**DATA FOR THE TASK:**
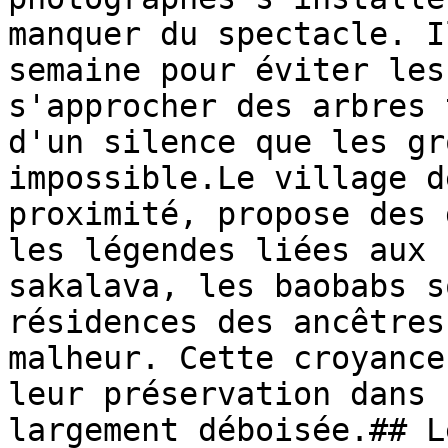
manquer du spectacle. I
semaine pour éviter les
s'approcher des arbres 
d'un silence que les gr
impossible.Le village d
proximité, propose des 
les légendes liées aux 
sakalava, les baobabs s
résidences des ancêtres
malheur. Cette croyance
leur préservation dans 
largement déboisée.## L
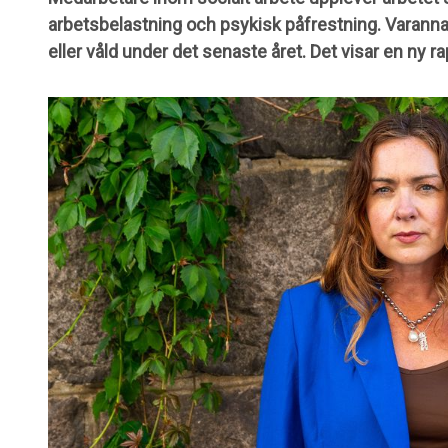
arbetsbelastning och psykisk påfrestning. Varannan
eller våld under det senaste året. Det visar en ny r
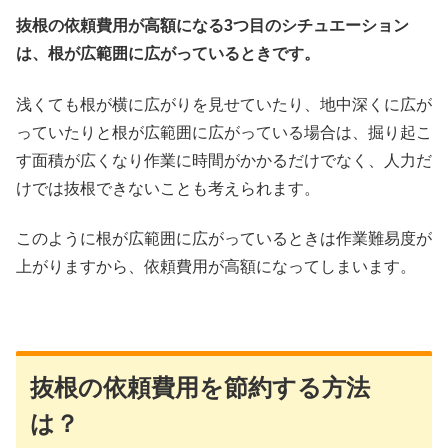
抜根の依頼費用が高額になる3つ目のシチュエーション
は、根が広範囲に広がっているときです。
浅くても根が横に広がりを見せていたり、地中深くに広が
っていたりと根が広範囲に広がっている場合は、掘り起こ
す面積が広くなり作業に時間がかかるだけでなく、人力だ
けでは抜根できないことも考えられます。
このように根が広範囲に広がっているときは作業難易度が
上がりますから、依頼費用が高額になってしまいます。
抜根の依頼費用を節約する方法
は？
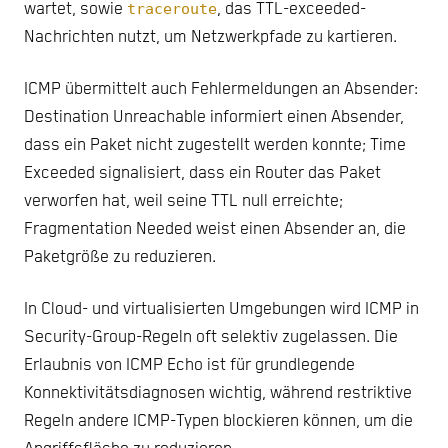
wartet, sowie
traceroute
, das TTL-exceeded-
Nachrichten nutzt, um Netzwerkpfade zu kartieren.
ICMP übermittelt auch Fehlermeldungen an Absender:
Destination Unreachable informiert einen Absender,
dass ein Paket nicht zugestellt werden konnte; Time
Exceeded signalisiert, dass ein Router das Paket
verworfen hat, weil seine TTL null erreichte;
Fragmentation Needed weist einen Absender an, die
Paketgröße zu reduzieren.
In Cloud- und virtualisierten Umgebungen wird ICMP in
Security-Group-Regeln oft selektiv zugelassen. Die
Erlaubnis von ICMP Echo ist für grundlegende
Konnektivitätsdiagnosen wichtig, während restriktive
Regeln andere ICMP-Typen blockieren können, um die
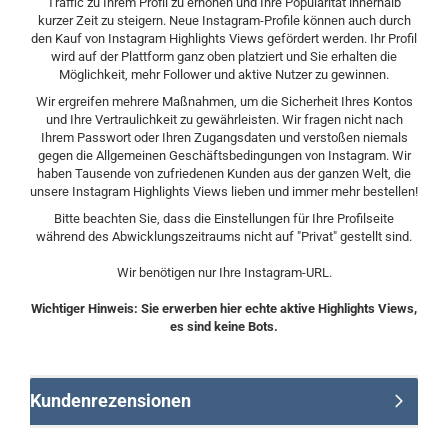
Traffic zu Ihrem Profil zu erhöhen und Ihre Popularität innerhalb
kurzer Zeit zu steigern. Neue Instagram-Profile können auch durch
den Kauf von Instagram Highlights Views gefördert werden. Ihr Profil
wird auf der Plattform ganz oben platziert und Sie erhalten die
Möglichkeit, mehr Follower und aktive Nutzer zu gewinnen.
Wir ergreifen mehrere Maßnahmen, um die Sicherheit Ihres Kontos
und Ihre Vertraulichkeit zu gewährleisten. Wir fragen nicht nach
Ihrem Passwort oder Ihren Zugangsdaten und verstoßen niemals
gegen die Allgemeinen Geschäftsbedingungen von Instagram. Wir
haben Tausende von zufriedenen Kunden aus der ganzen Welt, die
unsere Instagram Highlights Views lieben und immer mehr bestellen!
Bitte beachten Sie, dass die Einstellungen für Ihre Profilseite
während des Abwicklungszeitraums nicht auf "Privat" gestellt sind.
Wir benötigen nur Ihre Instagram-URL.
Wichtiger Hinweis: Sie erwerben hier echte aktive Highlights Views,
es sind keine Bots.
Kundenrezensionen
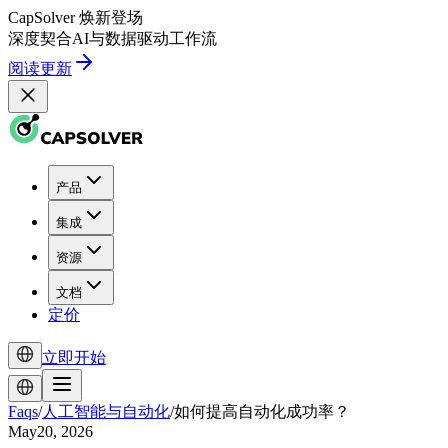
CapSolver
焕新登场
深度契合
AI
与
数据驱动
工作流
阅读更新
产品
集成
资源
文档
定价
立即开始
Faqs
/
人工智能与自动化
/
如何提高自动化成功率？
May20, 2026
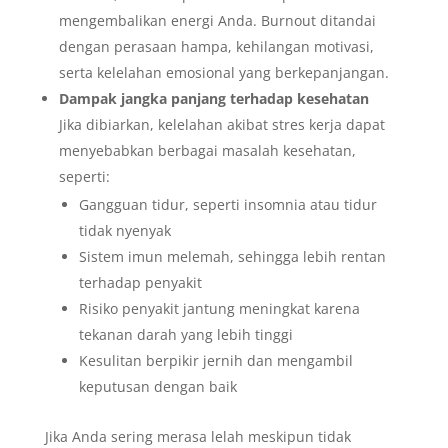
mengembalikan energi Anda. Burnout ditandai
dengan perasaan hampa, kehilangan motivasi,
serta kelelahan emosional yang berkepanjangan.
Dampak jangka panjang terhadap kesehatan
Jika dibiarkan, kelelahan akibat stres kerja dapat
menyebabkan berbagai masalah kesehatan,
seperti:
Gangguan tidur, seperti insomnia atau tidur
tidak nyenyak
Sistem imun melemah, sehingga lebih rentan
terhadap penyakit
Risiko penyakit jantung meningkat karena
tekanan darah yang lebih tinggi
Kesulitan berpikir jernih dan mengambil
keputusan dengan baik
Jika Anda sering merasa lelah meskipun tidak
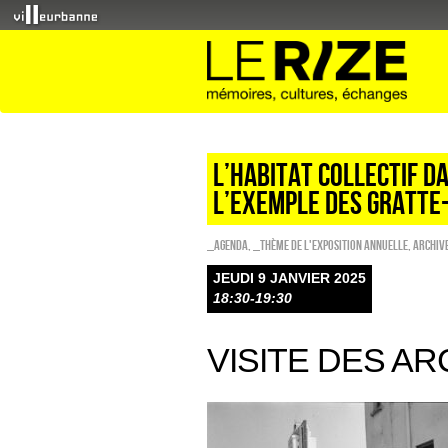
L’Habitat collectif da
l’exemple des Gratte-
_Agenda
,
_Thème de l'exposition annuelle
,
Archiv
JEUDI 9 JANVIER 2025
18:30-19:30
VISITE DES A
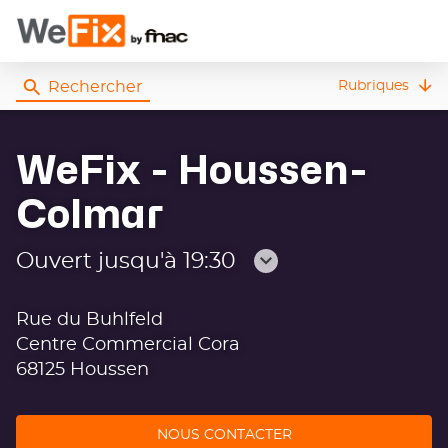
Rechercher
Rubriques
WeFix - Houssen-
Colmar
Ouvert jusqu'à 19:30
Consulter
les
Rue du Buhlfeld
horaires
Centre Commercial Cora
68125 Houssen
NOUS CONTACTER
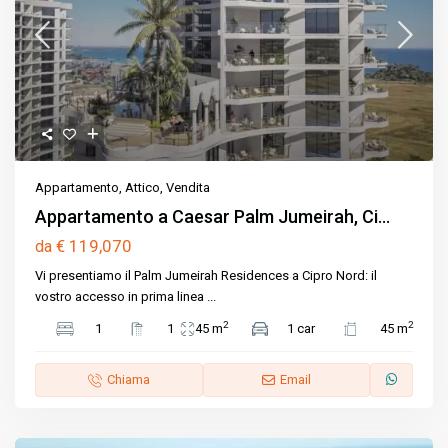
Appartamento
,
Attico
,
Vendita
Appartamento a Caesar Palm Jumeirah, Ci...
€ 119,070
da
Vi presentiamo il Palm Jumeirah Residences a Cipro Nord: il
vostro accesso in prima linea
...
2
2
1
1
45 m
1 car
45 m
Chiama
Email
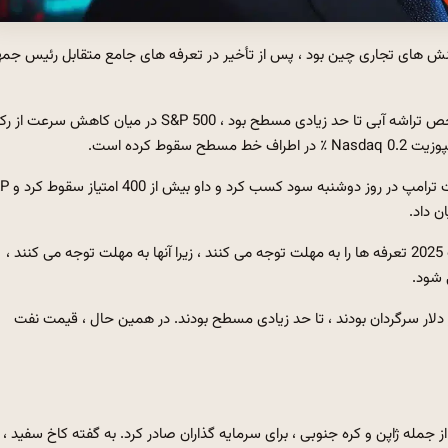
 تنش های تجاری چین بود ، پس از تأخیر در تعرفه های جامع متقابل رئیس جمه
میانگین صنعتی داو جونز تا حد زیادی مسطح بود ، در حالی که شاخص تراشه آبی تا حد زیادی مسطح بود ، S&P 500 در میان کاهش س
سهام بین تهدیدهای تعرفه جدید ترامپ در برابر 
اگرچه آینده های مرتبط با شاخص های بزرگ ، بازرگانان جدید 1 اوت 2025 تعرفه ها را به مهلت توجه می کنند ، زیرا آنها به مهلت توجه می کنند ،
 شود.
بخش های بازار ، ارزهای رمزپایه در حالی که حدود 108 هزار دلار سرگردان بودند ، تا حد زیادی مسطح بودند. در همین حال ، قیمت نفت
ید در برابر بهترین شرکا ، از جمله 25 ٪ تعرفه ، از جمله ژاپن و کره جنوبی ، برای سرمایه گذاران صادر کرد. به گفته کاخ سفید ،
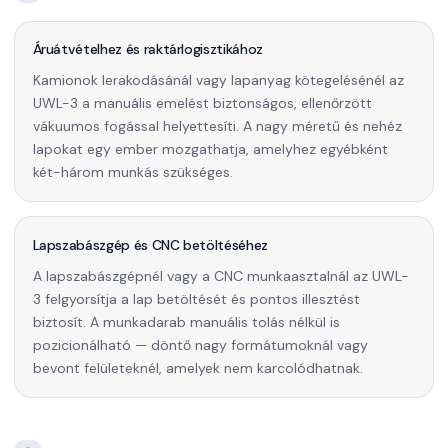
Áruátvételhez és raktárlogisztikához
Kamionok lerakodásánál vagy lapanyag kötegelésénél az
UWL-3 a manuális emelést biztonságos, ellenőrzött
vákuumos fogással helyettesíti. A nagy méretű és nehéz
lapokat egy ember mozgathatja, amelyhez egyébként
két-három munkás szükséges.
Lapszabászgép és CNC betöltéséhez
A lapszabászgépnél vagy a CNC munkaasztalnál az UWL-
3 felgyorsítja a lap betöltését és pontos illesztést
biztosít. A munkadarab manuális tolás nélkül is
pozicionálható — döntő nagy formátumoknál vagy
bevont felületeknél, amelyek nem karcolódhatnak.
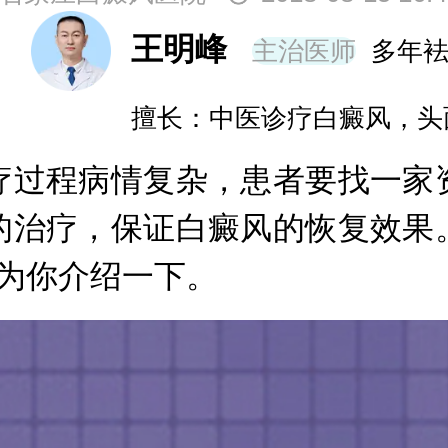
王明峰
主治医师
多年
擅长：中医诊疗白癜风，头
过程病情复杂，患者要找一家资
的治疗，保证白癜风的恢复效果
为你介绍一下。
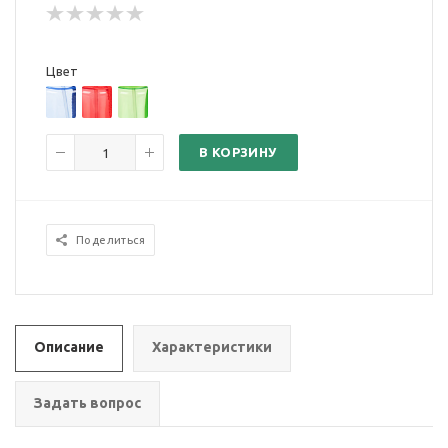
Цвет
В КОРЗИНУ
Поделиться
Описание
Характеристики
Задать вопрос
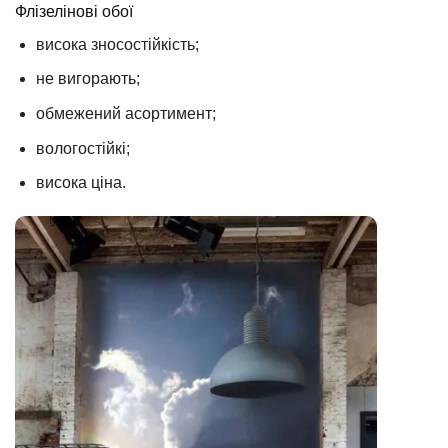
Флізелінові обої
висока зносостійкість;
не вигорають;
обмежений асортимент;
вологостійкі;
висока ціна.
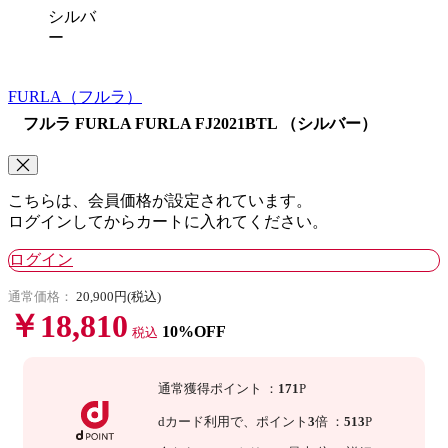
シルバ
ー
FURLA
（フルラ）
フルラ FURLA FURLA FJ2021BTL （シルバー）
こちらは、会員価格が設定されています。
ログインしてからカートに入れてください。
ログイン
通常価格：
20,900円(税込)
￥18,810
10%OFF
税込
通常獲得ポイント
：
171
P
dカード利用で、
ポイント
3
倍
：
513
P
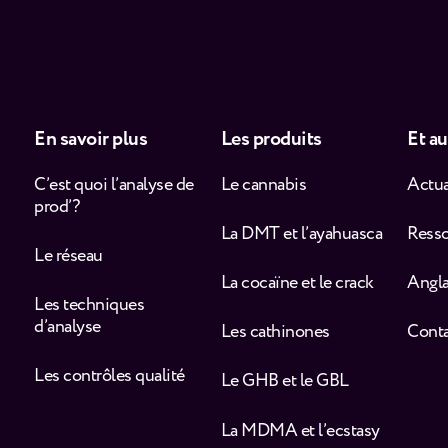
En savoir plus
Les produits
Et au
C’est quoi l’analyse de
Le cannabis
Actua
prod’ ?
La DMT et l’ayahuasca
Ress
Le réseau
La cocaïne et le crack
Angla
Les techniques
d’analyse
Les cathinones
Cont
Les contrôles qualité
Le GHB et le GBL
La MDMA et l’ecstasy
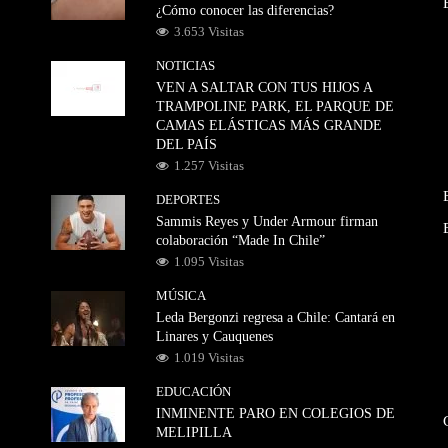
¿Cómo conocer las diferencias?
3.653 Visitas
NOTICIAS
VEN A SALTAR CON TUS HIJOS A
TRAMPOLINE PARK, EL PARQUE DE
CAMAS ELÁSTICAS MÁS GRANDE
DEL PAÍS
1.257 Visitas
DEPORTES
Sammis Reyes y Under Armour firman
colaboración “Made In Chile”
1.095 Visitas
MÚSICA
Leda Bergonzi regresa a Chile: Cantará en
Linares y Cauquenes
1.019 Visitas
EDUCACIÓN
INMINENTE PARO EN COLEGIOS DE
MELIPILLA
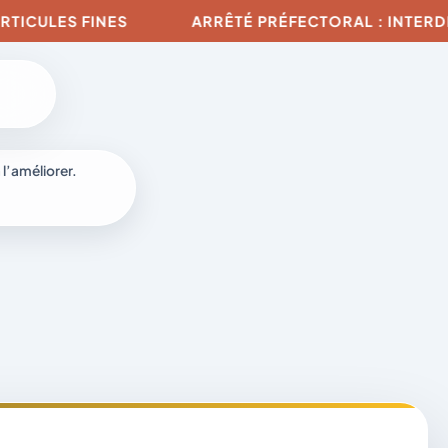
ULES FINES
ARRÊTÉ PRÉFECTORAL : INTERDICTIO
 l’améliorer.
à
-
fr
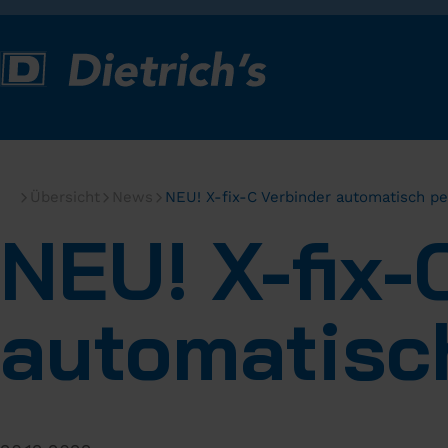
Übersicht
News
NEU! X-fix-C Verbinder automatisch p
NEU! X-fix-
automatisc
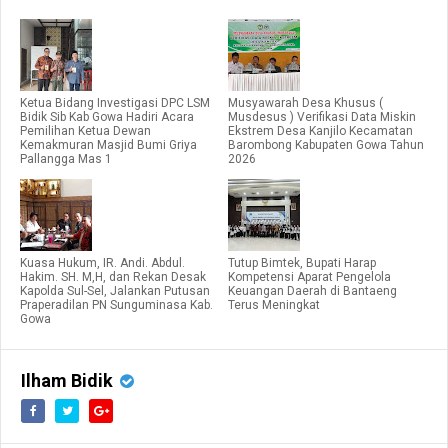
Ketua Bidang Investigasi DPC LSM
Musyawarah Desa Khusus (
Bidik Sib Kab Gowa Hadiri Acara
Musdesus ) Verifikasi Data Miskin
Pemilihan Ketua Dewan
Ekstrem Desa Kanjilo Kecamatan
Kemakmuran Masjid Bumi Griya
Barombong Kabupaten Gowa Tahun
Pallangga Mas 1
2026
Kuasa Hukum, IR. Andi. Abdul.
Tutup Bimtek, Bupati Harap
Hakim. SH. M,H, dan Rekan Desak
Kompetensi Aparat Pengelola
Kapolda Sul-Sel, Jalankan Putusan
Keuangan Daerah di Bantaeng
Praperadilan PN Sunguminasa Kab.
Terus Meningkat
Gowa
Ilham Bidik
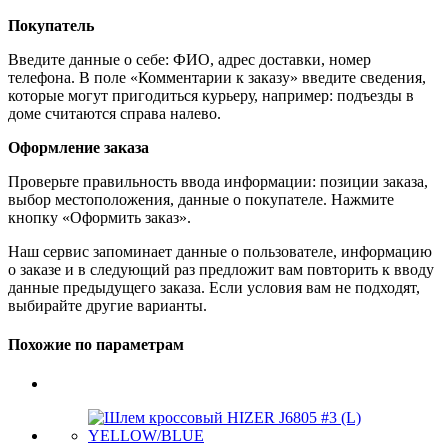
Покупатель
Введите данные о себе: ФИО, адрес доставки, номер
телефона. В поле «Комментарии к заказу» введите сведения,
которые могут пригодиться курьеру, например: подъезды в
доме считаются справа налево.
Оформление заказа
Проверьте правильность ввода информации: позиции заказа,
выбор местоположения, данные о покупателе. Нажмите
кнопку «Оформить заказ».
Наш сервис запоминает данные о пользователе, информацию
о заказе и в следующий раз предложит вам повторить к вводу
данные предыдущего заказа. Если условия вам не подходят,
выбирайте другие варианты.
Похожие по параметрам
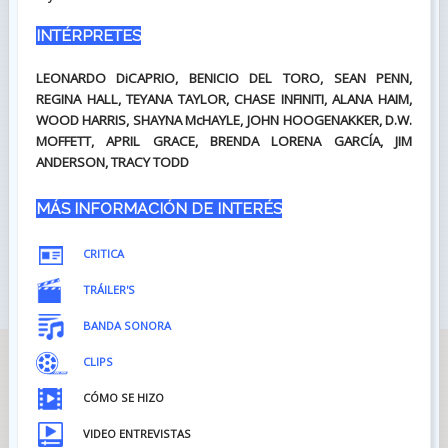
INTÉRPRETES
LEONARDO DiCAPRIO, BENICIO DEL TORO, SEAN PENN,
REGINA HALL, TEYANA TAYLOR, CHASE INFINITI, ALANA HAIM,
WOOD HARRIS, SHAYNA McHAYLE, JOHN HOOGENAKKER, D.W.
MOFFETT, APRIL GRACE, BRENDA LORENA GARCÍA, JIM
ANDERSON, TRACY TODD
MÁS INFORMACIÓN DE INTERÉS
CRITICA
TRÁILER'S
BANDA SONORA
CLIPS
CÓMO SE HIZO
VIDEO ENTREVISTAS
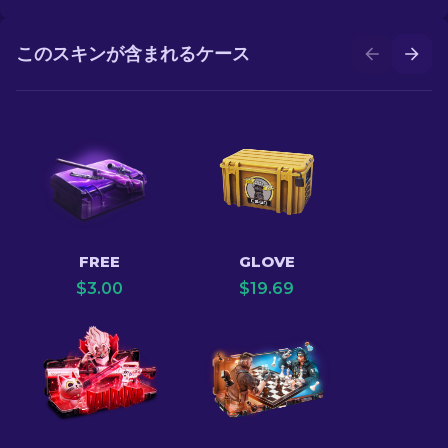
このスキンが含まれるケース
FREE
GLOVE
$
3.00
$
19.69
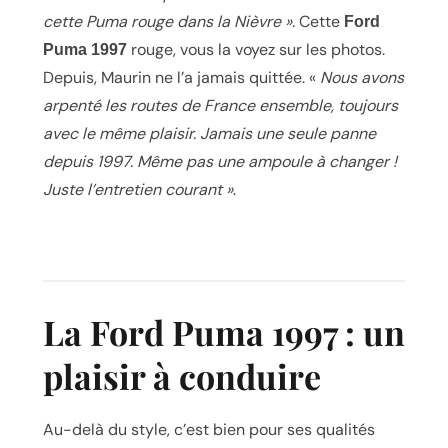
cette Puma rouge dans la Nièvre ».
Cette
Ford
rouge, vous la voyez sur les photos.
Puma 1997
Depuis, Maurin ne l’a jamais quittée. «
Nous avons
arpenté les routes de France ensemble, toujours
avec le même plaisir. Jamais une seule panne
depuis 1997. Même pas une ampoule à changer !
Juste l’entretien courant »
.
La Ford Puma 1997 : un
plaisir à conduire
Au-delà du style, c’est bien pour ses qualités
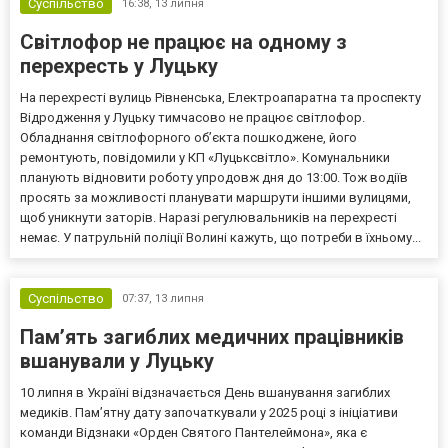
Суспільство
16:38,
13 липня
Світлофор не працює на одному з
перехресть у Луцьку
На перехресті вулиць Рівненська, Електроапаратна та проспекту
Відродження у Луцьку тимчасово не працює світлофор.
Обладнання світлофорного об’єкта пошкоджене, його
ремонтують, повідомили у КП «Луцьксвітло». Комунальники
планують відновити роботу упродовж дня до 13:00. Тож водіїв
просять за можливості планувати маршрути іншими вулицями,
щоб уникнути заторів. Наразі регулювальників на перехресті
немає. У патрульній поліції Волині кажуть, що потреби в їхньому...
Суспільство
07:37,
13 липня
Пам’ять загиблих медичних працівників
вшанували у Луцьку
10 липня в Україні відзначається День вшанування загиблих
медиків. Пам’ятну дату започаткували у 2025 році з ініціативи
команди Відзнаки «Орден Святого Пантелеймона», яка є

**INSTRUCTIONS FOR THE TASK:** Update the lines from the beginning up to and including the one with "eller våld under" by replacing "silence" with "calme" and changing nothing else. Leave the pictures out.

**SOLUTION TO THE PROBLEM:**
manquer du spectacle. I
semaine pour éviter les
s'approcher des arbres 
d'un calme que les gr
impossible.Le village d
proximité, propose des 
les légendes liées aux 
sakalava, les baobabs s
résidences des ancêtres
malheur. Cette croyance
leur préservation dans 
largement déboisée.## L
arbetsbelastning och psykisk påfrestning. Varannan
eller våld under det senaste året. Det visar en ny r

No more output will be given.